▸ Work to be completed: What is needed is the full listing written out exactly, minus the pictures.

▸ Information provided:

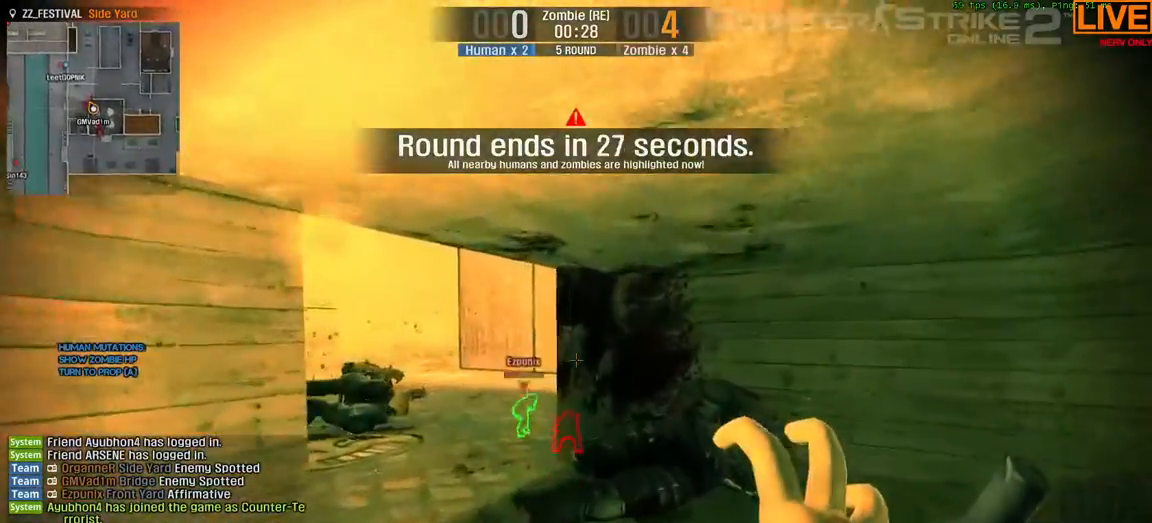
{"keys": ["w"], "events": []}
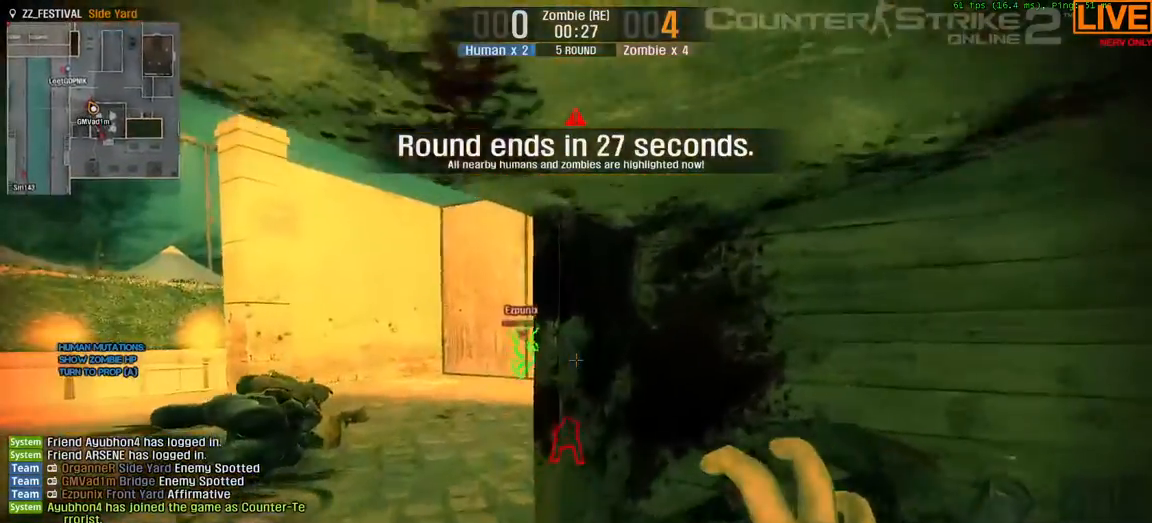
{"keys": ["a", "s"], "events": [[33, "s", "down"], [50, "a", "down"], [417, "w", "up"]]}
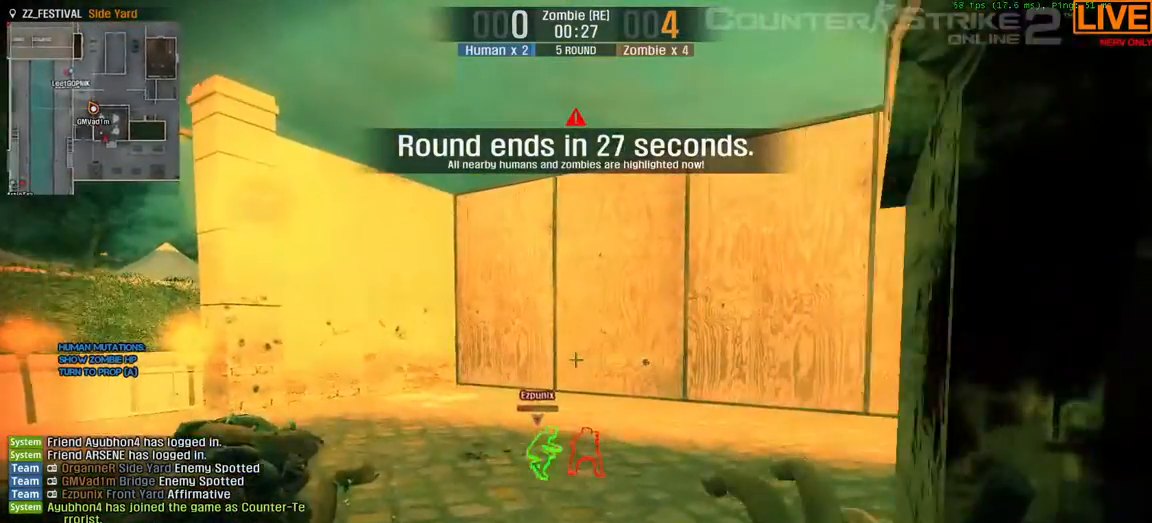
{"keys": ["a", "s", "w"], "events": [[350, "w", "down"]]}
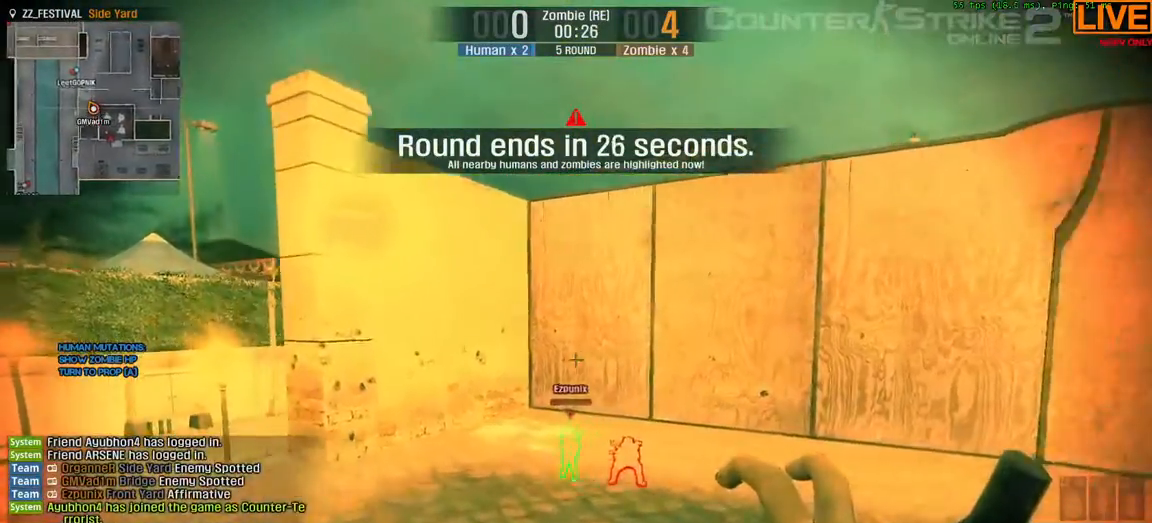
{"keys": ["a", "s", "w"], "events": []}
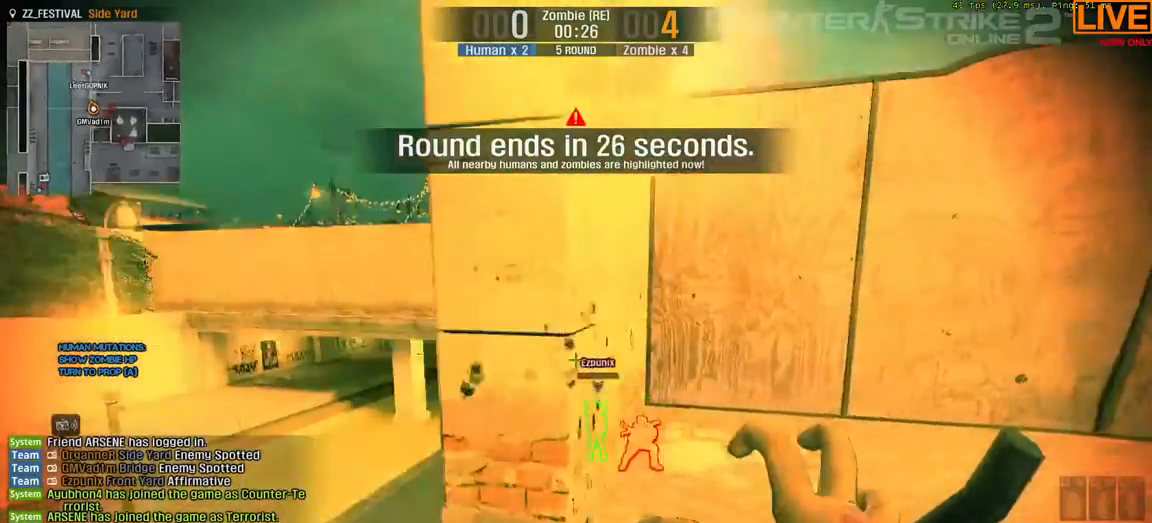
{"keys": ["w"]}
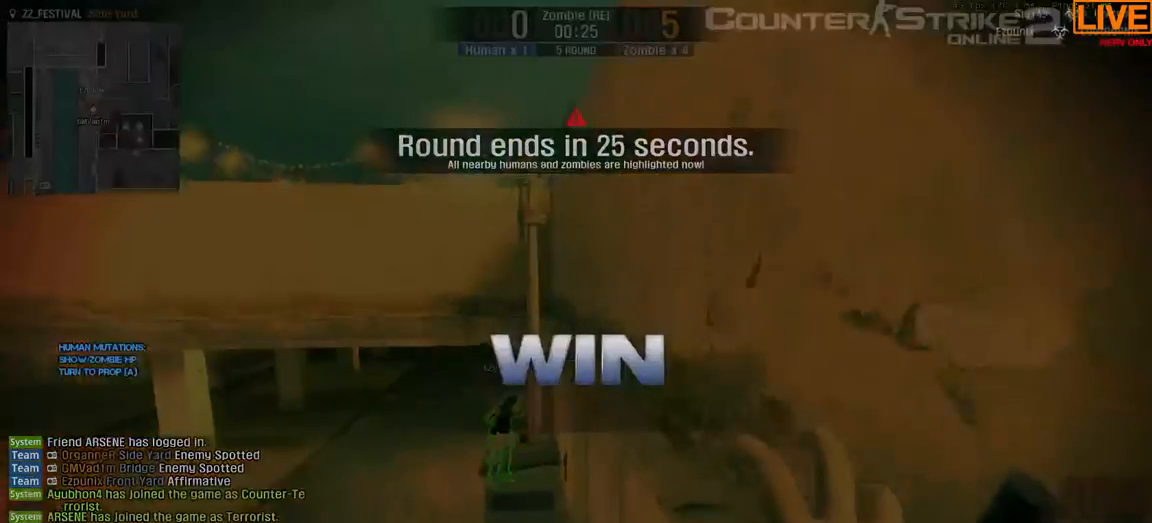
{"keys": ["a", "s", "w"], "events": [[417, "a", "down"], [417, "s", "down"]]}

▸ Worked solution:
{"keys": ["w"], "events": []}
{"keys": ["a", "s"], "events": [[33, "s", "down"], [50, "a", "down"], [417, "w", "up"]]}
{"keys": ["a", "s", "w"], "events": [[350, "w", "down"]]}
{"keys": ["a", "s", "w"], "events": []}
{"keys": ["w"]}
{"keys": ["a", "s", "w"], "events": [[417, "a", "down"], [417, "s", "down"]]}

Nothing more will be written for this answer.